To torture a metaphor, I was on the fence for a long time, and when there were no new allegations in the wake of #MeToo I had more faith. Reports of Leaving Neverland have me questioning more than ever. I’m no longer on the fence, but I haven’t run off into the field either. If anything, I’m at the edge of the field, leaning on the fence.
The question for me is how to conflate the growing queasiness I have with the fact that both I and the world at large have such a connection to him and his music. I am today more interested in Michael Jackson as a figure than as a musician. But even from that perspective, it is impossible to airbrush him from history like Jimmy Saville or Stuart Hall. They presented TV shows in the 70s. So what?

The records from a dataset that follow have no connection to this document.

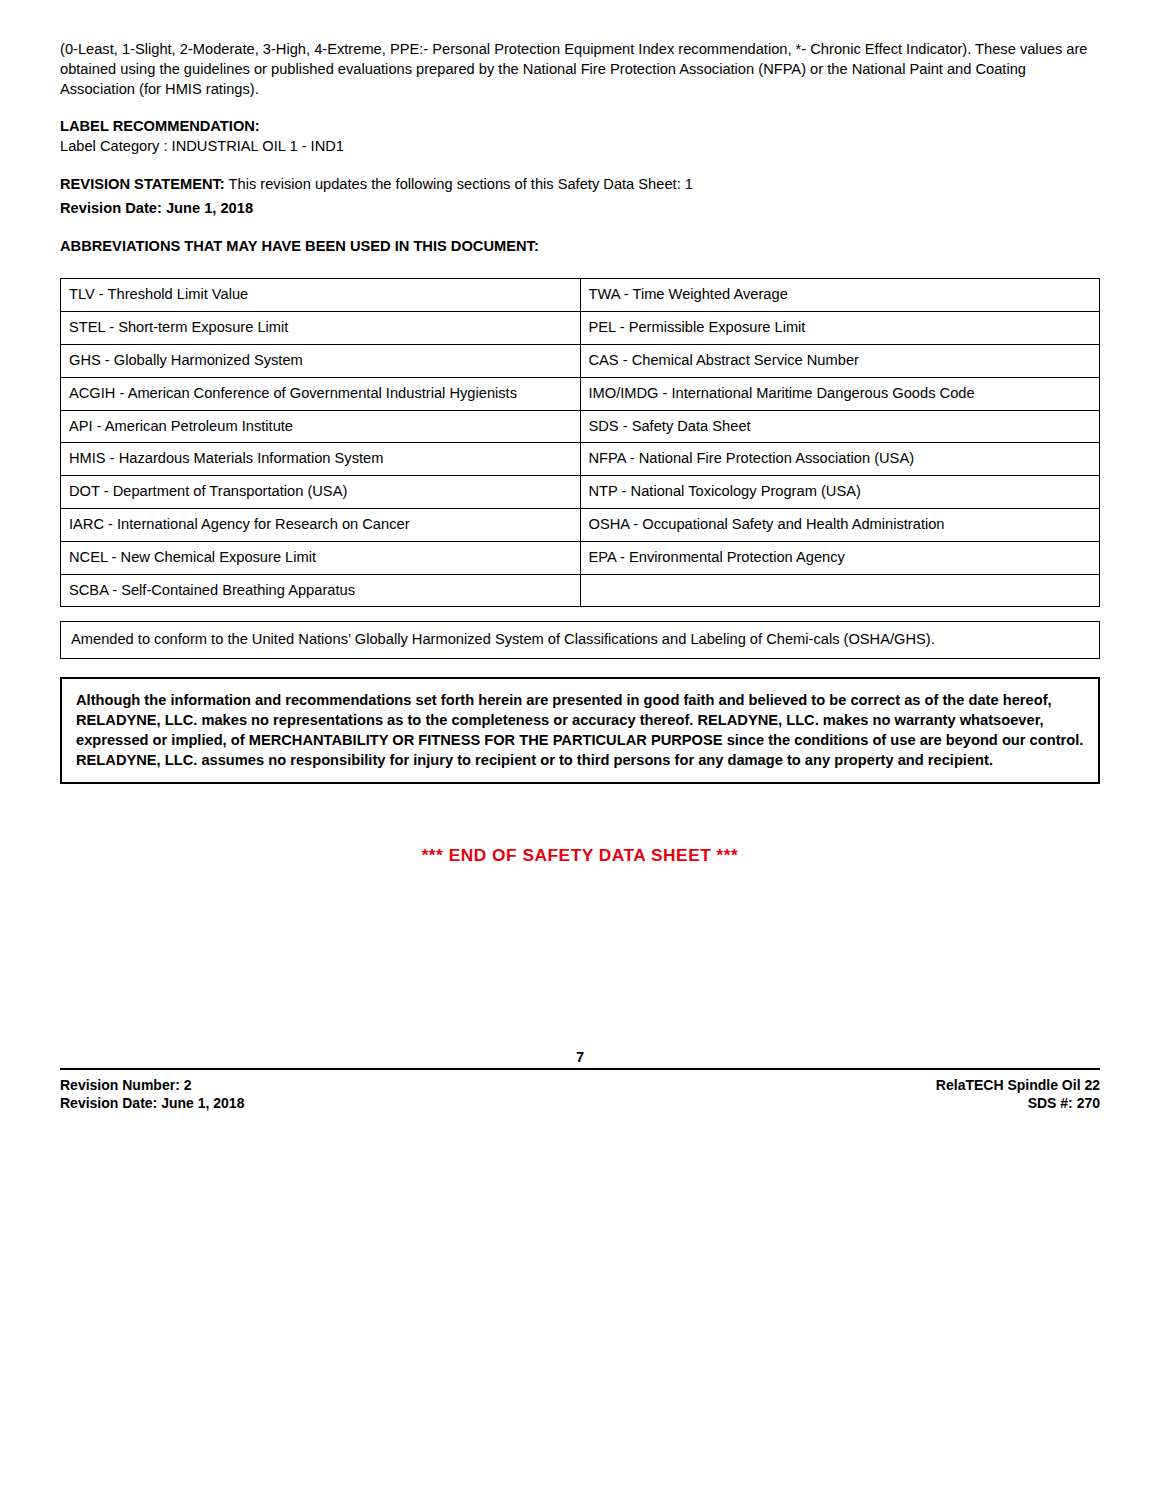(0-Least, 1-Slight, 2-Moderate, 3-High, 4-Extreme, PPE:- Personal Protection Equipment Index recommendation, *- Chronic Effect Indicator). These values are obtained using the guidelines or published evaluations prepared by the National Fire Protection Association (NFPA) or the National Paint and Coating Association (for HMIS ratings).
LABEL RECOMMENDATION:
Label Category : INDUSTRIAL OIL 1 - IND1
REVISION STATEMENT: This revision updates the following sections of this Safety Data Sheet: 1
Revision Date: June 1, 2018
ABBREVIATIONS THAT MAY HAVE BEEN USED IN THIS DOCUMENT:
| TLV - Threshold Limit Value | TWA - Time Weighted Average |
| STEL - Short-term Exposure Limit | PEL - Permissible Exposure Limit |
| GHS - Globally Harmonized System | CAS - Chemical Abstract Service Number |
| ACGIH - American Conference of Governmental Industrial Hygienists | IMO/IMDG - International Maritime Dangerous Goods Code |
| API - American Petroleum Institute | SDS - Safety Data Sheet |
| HMIS - Hazardous Materials Information System | NFPA - National Fire Protection Association (USA) |
| DOT - Department of Transportation (USA) | NTP - National Toxicology Program (USA) |
| IARC - International Agency for Research on Cancer | OSHA - Occupational Safety and Health Administration |
| NCEL - New Chemical Exposure Limit | EPA - Environmental Protection Agency |
| SCBA - Self-Contained Breathing Apparatus | |
Amended to conform to the United Nations’ Globally Harmonized System of Classifications and Labeling of Chemi-cals (OSHA/GHS).
Although the information and recommendations set forth herein are presented in good faith and believed to be correct as of the date hereof, RELADYNE, LLC. makes no representations as to the completeness or accuracy thereof. RELADYNE, LLC. makes no warranty whatsoever, expressed or implied, of MERCHANTABILITY OR FITNESS FOR THE PARTICULAR PURPOSE since the conditions of use are beyond our control. RELADYNE, LLC. assumes no responsibility for injury to recipient or to third persons for any damage to any property and recipient.
*** END OF SAFETY DATA SHEET ***
7
Revision Number: 2
Revision Date: June 1, 2018
RelaTECH Spindle Oil 22
SDS #: 270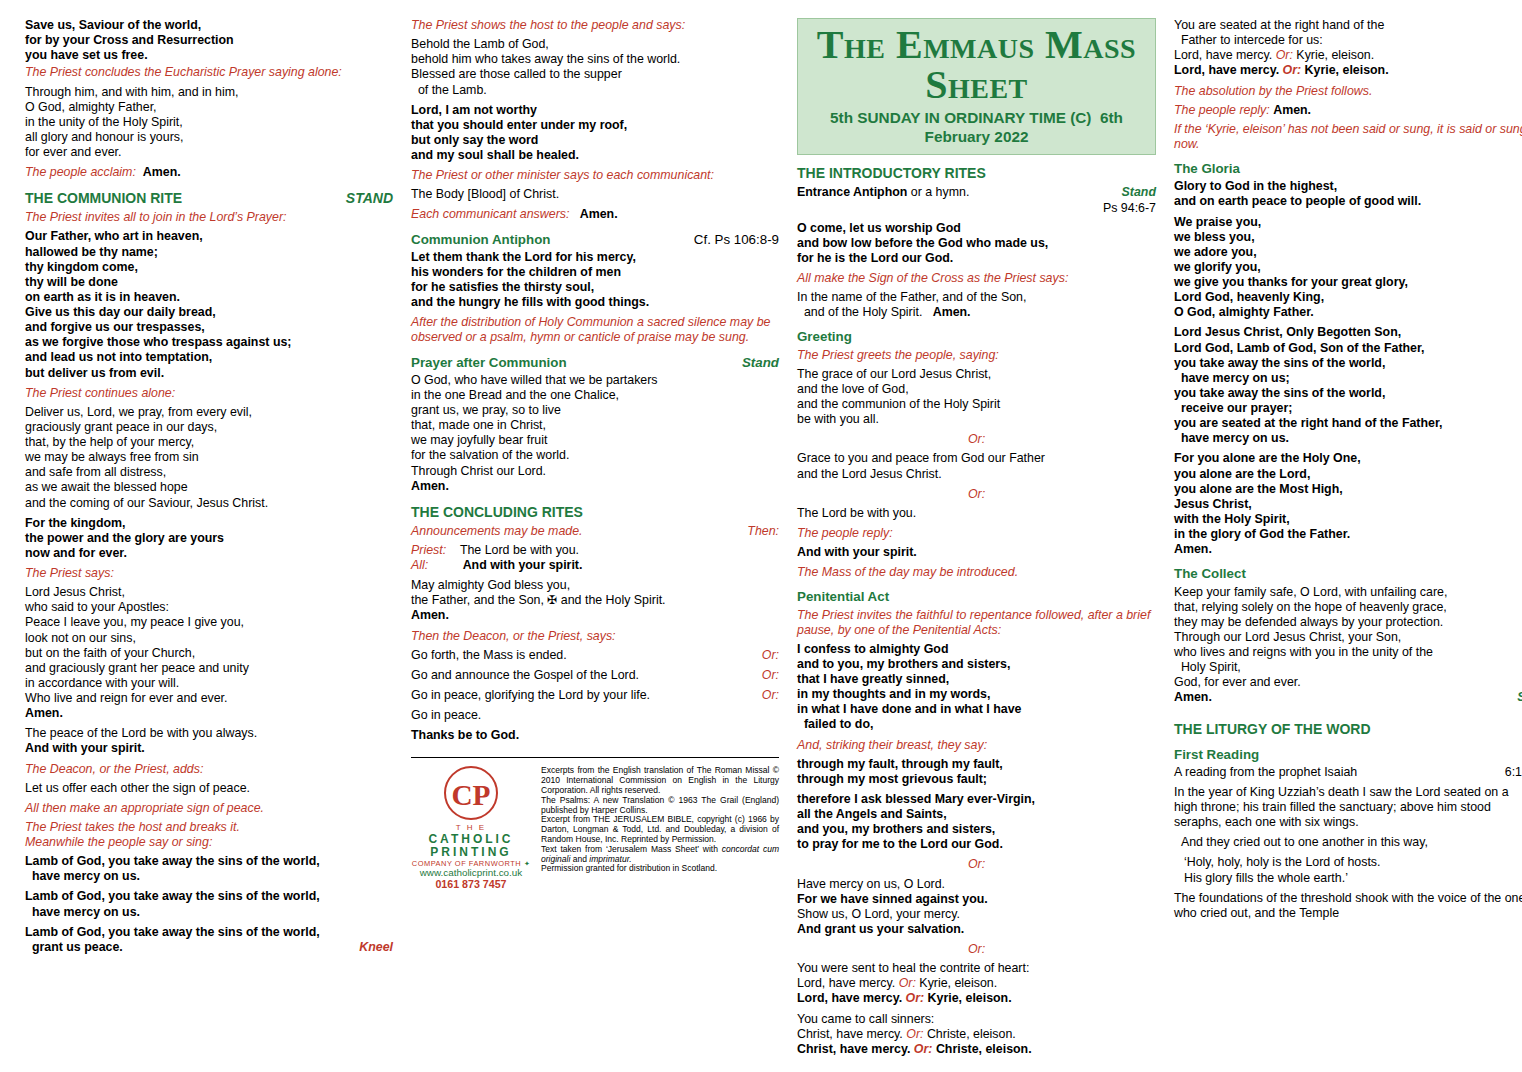Save us, Saviour of the world,
for by your Cross and Resurrection
you have set us free.
The Priest concludes the Eucharistic Prayer saying alone:
Through him, and with him, and in him,
O God, almighty Father,
in the unity of the Holy Spirit,
all glory and honour is yours,
for ever and ever.
The people acclaim: Amen.
The Communion Rite Stand
The Priest invites all to join in the Lord’s Prayer:
Our Father, who art in heaven,
hallowed be thy name;
thy kingdom come,
thy will be done
on earth as it is in heaven.
Give us this day our daily bread,
and forgive us our trespasses,
as we forgive those who trespass against us;
and lead us not into temptation,
but deliver us from evil.
The Priest continues alone:
Deliver us, Lord, we pray, from every evil,
graciously grant peace in our days,
that, by the help of your mercy,
we may be always free from sin
and safe from all distress,
as we await the blessed hope
and the coming of our Saviour, Jesus Christ.
For the kingdom,
the power and the glory are yours
now and for ever.
The Priest says:
Lord Jesus Christ,
who said to your Apostles:
Peace I leave you, my peace I give you,
look not on our sins,
but on the faith of your Church,
and graciously grant her peace and unity
in accordance with your will.
Who live and reign for ever and ever.
Amen.
The peace of the Lord be with you always.
And with your spirit.
The Deacon, or the Priest, adds:
Let us offer each other the sign of peace.
All then make an appropriate sign of peace.
The Priest takes the host and breaks it.
Meanwhile the people say or sing:
Lamb of God, you take away the sins of the world,
have mercy on us.
Lamb of God, you take away the sins of the world,
have mercy on us.
Lamb of God, you take away the sins of the world,
grant us peace. Kneel
The Priest shows the host to the people and says:
Behold the Lamb of God,
behold him who takes away the sins of the world.
Blessed are those called to the supper
of the Lamb.
Lord, I am not worthy
that you should enter under my roof,
but only say the word
and my soul shall be healed.
The Priest or other minister says to each communicant:
The Body [Blood] of Christ.
Each communicant answers: Amen.
Communion Antiphon Cf. Ps 106:8-9
Let them thank the Lord for his mercy,
his wonders for the children of men
for he satisfies the thirsty soul,
and the hungry he fills with good things.
After the distribution of Holy Communion a sacred silence may be observed or a psalm, hymn or canticle of praise may be sung.
Prayer after Communion Stand
O God, who have willed that we be partakers
in the one Bread and the one Chalice,
grant us, we pray, so to live
that, made one in Christ,
we may joyfully bear fruit
for the salvation of the world.
Through Christ our Lord.
Amen.
The Concluding Rites
Announcements may be made. Then:
Priest: The Lord be with you.
All: And with your spirit.
May almighty God bless you,
the Father, and the Son, ✠ and the Holy Spirit.
Amen.
Then the Deacon, or the Priest, says:
Go forth, the Mass is ended. Or:
Go and announce the Gospel of the Lord. Or:
Go in peace, glorifying the Lord by your life. Or:
Go in peace.
Thanks be to God.
CP
T H E
CATHOLIC
PRINTING
COMPANY OF FARNWORTH ✦
www.catholicprint.co.uk
0161 873 7457
Excerpts from the English translation of The Roman Missal © 2010 International Commission on English in the Liturgy Corporation. All rights reserved.
The Psalms: A new Translation © 1963 The Grail (England) published by Harper Collins.
Excerpt from THE JERUSALEM BIBLE, copyright (c) 1966 by Darton, Longman & Todd, Ltd. and Doubleday, a division of Random House, Inc. Reprinted by Permission.
Text taken from ‘Jerusalem Mass Sheet’ with concordat cum originali and imprimatur.
Permission granted for distribution in Scotland.
The Emmaus Mass Sheet
5th SUNDAY IN ORDINARY TIME (C) 6th February 2022
The Introductory Rites
Entrance Antiphon or a hymn. Stand
Ps 94:6-7
O come, let us worship God
and bow low before the God who made us,
for he is the Lord our God.
All make the Sign of the Cross as the Priest says:
In the name of the Father, and of the Son,
and of the Holy Spirit. Amen.
Greeting
The Priest greets the people, saying:
The grace of our Lord Jesus Christ,
and the love of God,
and the communion of the Holy Spirit
be with you all.
Or:
Grace to you and peace from God our Father
and the Lord Jesus Christ.
Or:
The Lord be with you.
The people reply:
And with your spirit.
The Mass of the day may be introduced.
Penitential Act
The Priest invites the faithful to repentance followed, after a brief pause, by one of the Penitential Acts:
I confess to almighty God
and to you, my brothers and sisters,
that I have greatly sinned,
in my thoughts and in my words,
in what I have done and in what I have
failed to do,
And, striking their breast, they say:
through my fault, through my fault,
through my most grievous fault;
therefore I ask blessed Mary ever-Virgin,
all the Angels and Saints,
and you, my brothers and sisters,
to pray for me to the Lord our God.
Or:
Have mercy on us, O Lord.
For we have sinned against you.
Show us, O Lord, your mercy.
And grant us your salvation.
Or:
You were sent to heal the contrite of heart:
Lord, have mercy. Or: Kyrie, eleison.
Lord, have mercy. Or: Kyrie, eleison.
You came to call sinners:
Christ, have mercy. Or: Christe, eleison.
Christ, have mercy. Or: Christe, eleison.
You are seated at the right hand of the
Father to intercede for us:
Lord, have mercy. Or: Kyrie, eleison.
Lord, have mercy. Or: Kyrie, eleison.
The absolution by the Priest follows.
The people reply: Amen.
If the ‘Kyrie, eleison’ has not been said or sung, it is said or sung now.
The Gloria
Glory to God in the highest,
and on earth peace to people of good will.
We praise you,
we bless you,
we adore you,
we glorify you,
we give you thanks for your great glory,
Lord God, heavenly King,
O God, almighty Father.
Lord Jesus Christ, Only Begotten Son,
Lord God, Lamb of God, Son of the Father,
you take away the sins of the world,
have mercy on us;
you take away the sins of the world,
receive our prayer;
you are seated at the right hand of the Father,
have mercy on us.
For you alone are the Holy One,
you alone are the Lord,
you alone are the Most High,
Jesus Christ,
with the Holy Spirit,
in the glory of God the Father.
Amen.
The Collect
Keep your family safe, O Lord, with unfailing care,
that, relying solely on the hope of heavenly grace,
they may be defended always by your protection.
Through our Lord Jesus Christ, your Son,
who lives and reigns with you in the unity of the
Holy Spirit,
God, for ever and ever.
Amen. Sit
The Liturgy of the Word
First Reading
A reading from the prophet Isaiah 6:1-8
In the year of King Uzziah’s death I saw the Lord seated on a high throne; his train filled the sanctuary; above him stood seraphs, each one with six wings.
And they cried out to one another in this way,
‘Holy, holy, holy is the Lord of hosts.
His glory fills the whole earth.’
The foundations of the threshold shook with the voice of the one who cried out, and the Temple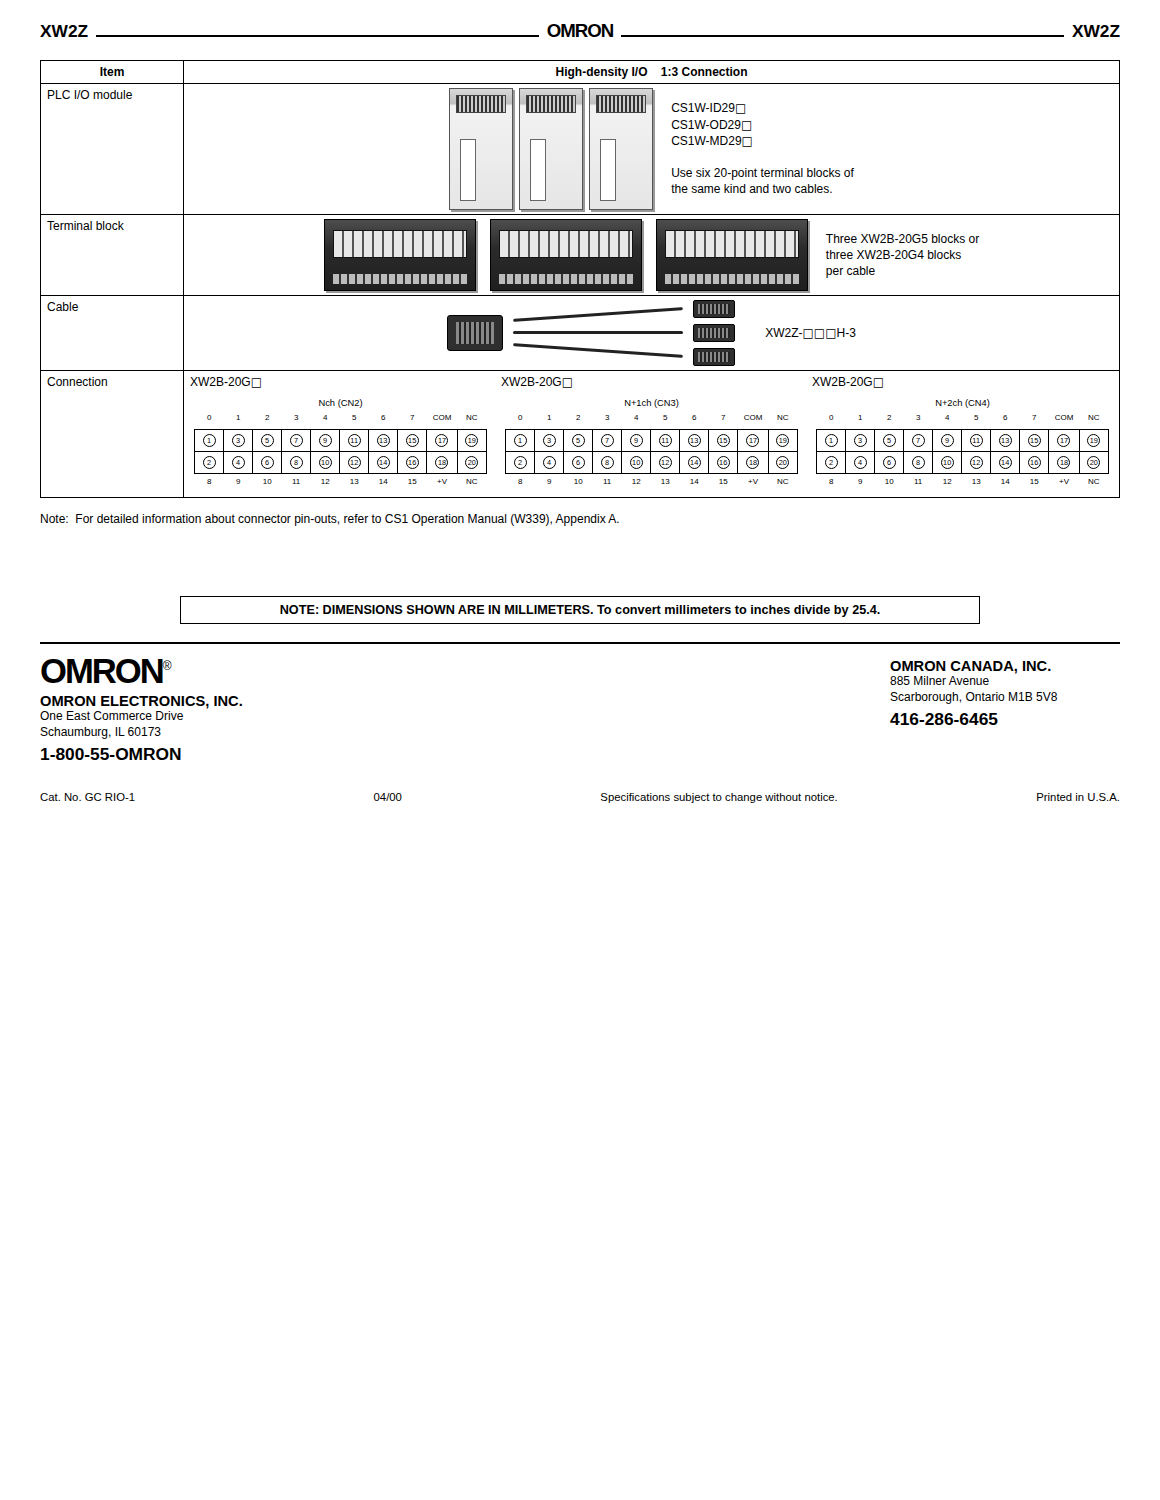XW2Z OMRON XW2Z
| Item | High-density I/O 1:3 Connection |
| --- | --- |
| PLC I/O module | CS1W-ID29 □ CS1W-OD29 □ CS1W-MD29 □ Use six 20-point terminal blocks of the same kind and two cables. |
| Terminal block | Three XW2B-20G5 blocks or three XW2B-20G4 blocks per cable |
| Cable | XW2Z- □□□ H-3 |
| Connection | XW2B-20G □ Nch (CN2) / 0 / 1 / 2 / 3 / 4 / 5 / 6 / 7 / COM / NC / / 1 / 3 / 5 / 7 / 9 / 11 / 13 / 15 / 17 / 19 / / 2 / 4 / 6 / 8 / 10 / 12 / 14 / 16 / 18 / 20 / / 8 / 9 / 10 / 11 / 12 / 13 / 14 / 15 / +V / NC / XW2B-20G □ N+1ch (CN3) / 0 / 1 / 2 / 3 / 4 / 5 / 6 / 7 / COM / NC / / 1 / 3 / 5 / 7 / 9 / 11 / 13 / 15 / 17 / 19 / / 2 / 4 / 6 / 8 / 10 / 12 / 14 / 16 / 18 / 20 / / 8 / 9 / 10 / 11 / 12 / 13 / 14 / 15 / +V / NC / XW2B-20G □ N+2ch (CN4) / 0 / 1 / 2 / 3 / 4 / 5 / 6 / 7 / COM / NC / / 1 / 3 / 5 / 7 / 9 / 11 / 13 / 15 / 17 / 19 / / 2 / 4 / 6 / 8 / 10 / 12 / 14 / 16 / 18 / 20 / / 8 / 9 / 10 / 11 / 12 / 13 / 14 / 15 / +V / NC / |
Note: For detailed information about connector pin-outs, refer to CS1 Operation Manual (W339), Appendix A.
NOTE: DIMENSIONS SHOWN ARE IN MILLIMETERS. To convert millimeters to inches divide by 25.4.
OMRON®
OMRON ELECTRONICS, INC.
One East Commerce Drive
Schaumburg, IL 60173
1-800-55-OMRON
OMRON CANADA, INC.
885 Milner Avenue
Scarborough, Ontario M1B 5V8
416-286-6465
Cat. No. GC RIO-1 04/00 Specifications subject to change without notice. Printed in U.S.A.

Michael Jackson made his way into people’s lives in a way that is still felt a decade after his death. In America, the Jackson 5 were the first black teen idols – someone for black girls to scream at in the way that white girls could scream at The Beatles. This means that Michael Jackson was the first black face on lunch boxes, on teen magazines, the first black cartoon character, star of the first variety show with an all-black cast. He reached a level in the music industry that no black man had reached before. We can’t pretend this didn’t happen.
This is before we even talk about his music, so embedded in our collective culture that even through his trials and tribulations, you can hear it being played everywhere. Every wedding, every birthday party, every night out on the town. Hell, they were playing it at the Sundance Festival after parties. Can I really go through life no longer listening to the music that has provided the soundtrack to my entire existence?
Maybe there is a way to separate art from artist. It’s easier for some artists than others. The current allegations levied against R Kelly shouldn’t pose that much of a problem on that level. I can’t separate his hyper sexual material from his alleged misdeeds, and will forever shiver at the thought of who he might be singing Bump and Grind to.
In Jackson’s case, we followed him closely for all but the first ten years of his life. If he was guilty of these allegations, we were listening to him before, during and after his alleged crimes were committed. Is it OK to listen to the Jackson 5? There have so far been no allegations that pre-date the Bad album, so maybe we’re OK up until Thriller? Could he really be stripped of his achievements the way that Bill Cosby, Harvey Weinstein and Kevin Spacey have? I doubt it. His impact was too universal, too culturally significant.
There isn’t a definitive answer. Those who say we should separate art from artists are welcome to do so, but they shouldn’t say it with superiority. We all have a different level of acceptability. But whatever the outcome, Michael Jackson continues to be the most exhausting and tragic fall from grace in the history of popular culture.
It is worth pointing out that both Robson and Safechuck’s lawsuits against Jackson’s Estate were thrown out of court – but only due to the statute of limitations. The idea that these men would go through the indignity of described their experiences in the detail that the film is reported to if it wasn’t true feels unlikely to me. I don’t think I will watch Leaving Neverland when it is broadcast – I’m still coming to terms with my own conflicting thoughts and figuring out how I feel. But at some point I feel I ought to. Maybe we all should as there could be questions that we need to ask ourselves. Whether true or not – the world either turned a blind eye to his crimes or enabled an unhealthy and dangerous obsession.